Griffin shrugged and nodded hooking his anima into the configuration his DEMI Port required. A moment later, Kismet manipulated the controls and a little port popped open on the right heel of the armor’s boot—or would this be considered a greave? Griffin wasn’t sure. It didn’t look like medieval knight’s armor. It looked more like it belonged on the set of a movie about space marines and alien bugs. With a feeling of trepidation, he hooked his anima into the port that had opened and began feeding tensa into it.
He had to transfer nearly half his tensa pool into the armor—a full ten kilosparks of tensa—before Kismet told him he’d provided enough to facilitate the collapse. Griffin nodded and pulled his anima from the port making sure to reconfigure it into his gathering technique to refill his tensa pool. Kismet, meanwhile, continued manipulating the controls with lightning speed. It still took her a couple of minutes of navigating menus and entering different values in interminable configuration files before she finally executed the process that would allow the suit of armor to collapse into an ethershard.
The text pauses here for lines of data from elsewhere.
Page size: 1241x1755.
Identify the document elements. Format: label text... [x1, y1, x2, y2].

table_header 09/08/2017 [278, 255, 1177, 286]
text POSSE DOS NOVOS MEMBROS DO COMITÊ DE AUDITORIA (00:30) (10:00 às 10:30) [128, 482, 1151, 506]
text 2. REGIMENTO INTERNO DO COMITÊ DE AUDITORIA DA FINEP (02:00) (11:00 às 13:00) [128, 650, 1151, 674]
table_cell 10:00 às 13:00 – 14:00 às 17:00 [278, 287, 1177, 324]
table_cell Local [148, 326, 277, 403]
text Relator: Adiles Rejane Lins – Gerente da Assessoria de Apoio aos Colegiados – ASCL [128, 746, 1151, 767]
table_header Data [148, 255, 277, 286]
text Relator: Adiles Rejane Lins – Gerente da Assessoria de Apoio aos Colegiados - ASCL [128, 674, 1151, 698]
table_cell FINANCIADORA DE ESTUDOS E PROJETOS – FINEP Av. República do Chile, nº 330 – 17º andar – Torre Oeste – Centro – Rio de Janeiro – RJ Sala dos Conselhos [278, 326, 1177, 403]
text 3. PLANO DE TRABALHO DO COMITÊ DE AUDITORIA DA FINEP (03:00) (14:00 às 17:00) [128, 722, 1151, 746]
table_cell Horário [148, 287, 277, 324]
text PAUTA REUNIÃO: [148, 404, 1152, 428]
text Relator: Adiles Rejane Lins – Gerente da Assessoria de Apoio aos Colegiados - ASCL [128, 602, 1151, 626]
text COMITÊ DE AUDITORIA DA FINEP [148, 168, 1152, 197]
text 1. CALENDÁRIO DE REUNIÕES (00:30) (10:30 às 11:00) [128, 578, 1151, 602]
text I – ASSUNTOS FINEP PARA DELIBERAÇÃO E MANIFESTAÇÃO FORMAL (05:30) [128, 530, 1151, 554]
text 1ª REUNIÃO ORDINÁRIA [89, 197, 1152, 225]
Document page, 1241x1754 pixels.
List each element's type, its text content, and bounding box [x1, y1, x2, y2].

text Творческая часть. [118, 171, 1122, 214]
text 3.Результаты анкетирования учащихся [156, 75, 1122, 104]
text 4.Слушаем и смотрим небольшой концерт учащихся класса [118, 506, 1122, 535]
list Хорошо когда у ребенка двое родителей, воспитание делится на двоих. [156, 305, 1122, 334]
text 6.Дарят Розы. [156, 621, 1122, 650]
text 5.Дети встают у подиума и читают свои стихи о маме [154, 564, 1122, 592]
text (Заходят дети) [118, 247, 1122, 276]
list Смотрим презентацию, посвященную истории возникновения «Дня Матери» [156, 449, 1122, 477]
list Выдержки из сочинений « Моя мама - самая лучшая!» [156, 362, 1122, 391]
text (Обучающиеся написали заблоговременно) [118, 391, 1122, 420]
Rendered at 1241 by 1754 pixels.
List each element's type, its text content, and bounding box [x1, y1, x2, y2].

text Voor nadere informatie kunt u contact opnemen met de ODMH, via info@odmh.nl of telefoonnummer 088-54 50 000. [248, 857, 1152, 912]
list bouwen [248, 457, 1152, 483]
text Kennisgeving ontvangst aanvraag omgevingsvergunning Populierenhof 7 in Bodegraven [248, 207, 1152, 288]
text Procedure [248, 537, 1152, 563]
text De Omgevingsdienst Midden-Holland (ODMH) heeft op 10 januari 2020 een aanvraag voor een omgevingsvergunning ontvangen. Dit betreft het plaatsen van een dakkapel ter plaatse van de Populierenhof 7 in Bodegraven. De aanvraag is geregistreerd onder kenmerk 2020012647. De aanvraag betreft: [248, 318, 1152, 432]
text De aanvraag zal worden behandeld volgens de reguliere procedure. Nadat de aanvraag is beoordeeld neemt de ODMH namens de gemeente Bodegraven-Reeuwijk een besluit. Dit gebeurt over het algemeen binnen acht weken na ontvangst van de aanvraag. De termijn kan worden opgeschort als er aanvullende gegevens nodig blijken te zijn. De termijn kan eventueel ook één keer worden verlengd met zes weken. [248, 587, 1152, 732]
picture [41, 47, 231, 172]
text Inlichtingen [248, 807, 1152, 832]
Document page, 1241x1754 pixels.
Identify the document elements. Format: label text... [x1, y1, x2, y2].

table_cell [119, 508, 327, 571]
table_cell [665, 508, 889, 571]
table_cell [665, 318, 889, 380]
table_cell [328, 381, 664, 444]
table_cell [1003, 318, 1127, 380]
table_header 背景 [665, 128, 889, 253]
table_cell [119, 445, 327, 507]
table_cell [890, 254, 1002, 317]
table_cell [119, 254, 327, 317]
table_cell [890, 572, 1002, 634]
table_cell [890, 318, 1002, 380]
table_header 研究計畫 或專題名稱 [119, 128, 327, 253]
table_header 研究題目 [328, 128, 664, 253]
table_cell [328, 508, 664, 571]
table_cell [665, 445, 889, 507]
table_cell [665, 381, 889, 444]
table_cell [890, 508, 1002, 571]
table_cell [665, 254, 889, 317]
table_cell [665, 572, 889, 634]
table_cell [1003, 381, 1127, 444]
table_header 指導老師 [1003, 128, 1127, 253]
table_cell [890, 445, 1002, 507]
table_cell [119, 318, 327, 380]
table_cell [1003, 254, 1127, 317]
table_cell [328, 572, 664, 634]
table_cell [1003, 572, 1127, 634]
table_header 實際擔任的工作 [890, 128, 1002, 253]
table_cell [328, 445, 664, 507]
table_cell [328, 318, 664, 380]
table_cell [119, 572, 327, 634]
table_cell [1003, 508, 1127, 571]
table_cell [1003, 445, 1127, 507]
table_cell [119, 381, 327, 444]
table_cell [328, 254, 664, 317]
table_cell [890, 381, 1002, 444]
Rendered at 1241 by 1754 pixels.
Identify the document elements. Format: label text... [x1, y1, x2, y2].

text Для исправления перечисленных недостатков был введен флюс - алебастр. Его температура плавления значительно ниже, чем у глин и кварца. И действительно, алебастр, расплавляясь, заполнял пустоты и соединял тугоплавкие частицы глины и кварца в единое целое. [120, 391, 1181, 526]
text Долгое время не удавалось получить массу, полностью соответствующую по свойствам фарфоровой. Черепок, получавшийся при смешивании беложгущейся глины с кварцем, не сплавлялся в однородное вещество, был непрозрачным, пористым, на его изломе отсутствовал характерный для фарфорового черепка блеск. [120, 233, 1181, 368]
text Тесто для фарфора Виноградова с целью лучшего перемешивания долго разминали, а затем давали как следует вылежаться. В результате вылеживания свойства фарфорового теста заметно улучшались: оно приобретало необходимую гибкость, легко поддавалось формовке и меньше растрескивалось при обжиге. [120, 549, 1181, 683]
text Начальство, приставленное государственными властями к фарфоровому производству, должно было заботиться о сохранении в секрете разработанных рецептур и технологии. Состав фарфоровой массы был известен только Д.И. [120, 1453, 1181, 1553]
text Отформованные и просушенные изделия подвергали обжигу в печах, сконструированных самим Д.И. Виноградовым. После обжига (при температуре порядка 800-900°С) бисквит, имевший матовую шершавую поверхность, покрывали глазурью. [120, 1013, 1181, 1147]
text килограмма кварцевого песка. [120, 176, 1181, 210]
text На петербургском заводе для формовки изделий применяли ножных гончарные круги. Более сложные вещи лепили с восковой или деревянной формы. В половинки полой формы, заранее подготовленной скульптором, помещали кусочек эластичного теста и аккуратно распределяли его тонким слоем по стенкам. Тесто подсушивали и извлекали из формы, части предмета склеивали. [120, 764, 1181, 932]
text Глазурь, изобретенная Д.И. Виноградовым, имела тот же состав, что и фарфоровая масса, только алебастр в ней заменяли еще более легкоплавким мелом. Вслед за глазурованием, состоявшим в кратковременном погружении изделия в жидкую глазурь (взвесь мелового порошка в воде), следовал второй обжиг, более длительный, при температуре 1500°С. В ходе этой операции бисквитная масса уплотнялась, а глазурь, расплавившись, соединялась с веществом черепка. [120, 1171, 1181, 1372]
When the collapse finally happened, it happened suddenly; Griffin had expected something a bit more gradual. Instead, the armor folded in on itself in complex origami getting smaller and smaller until it was a Transformers-esque ethershard-shaped wedge of armor. Once the armor had stopped folding in on itself, it pulsed with a blindingly bright white light and when Griffin could look at it again, the shard looked like a deep, navy blue crystal with silver and jade lattices etched on the inside of it.
The shard floated there in midair, shimmering slightly in the dim light. Griffin grinned: it looked just like a treasure you’d get from a video game, floating there in front of its magically opened case. He reached out and plucked it from the air, holding it carefully with both hands. Still, he nearly dropped it when he heard another crash come from the door, this one much louder than any of the others before it.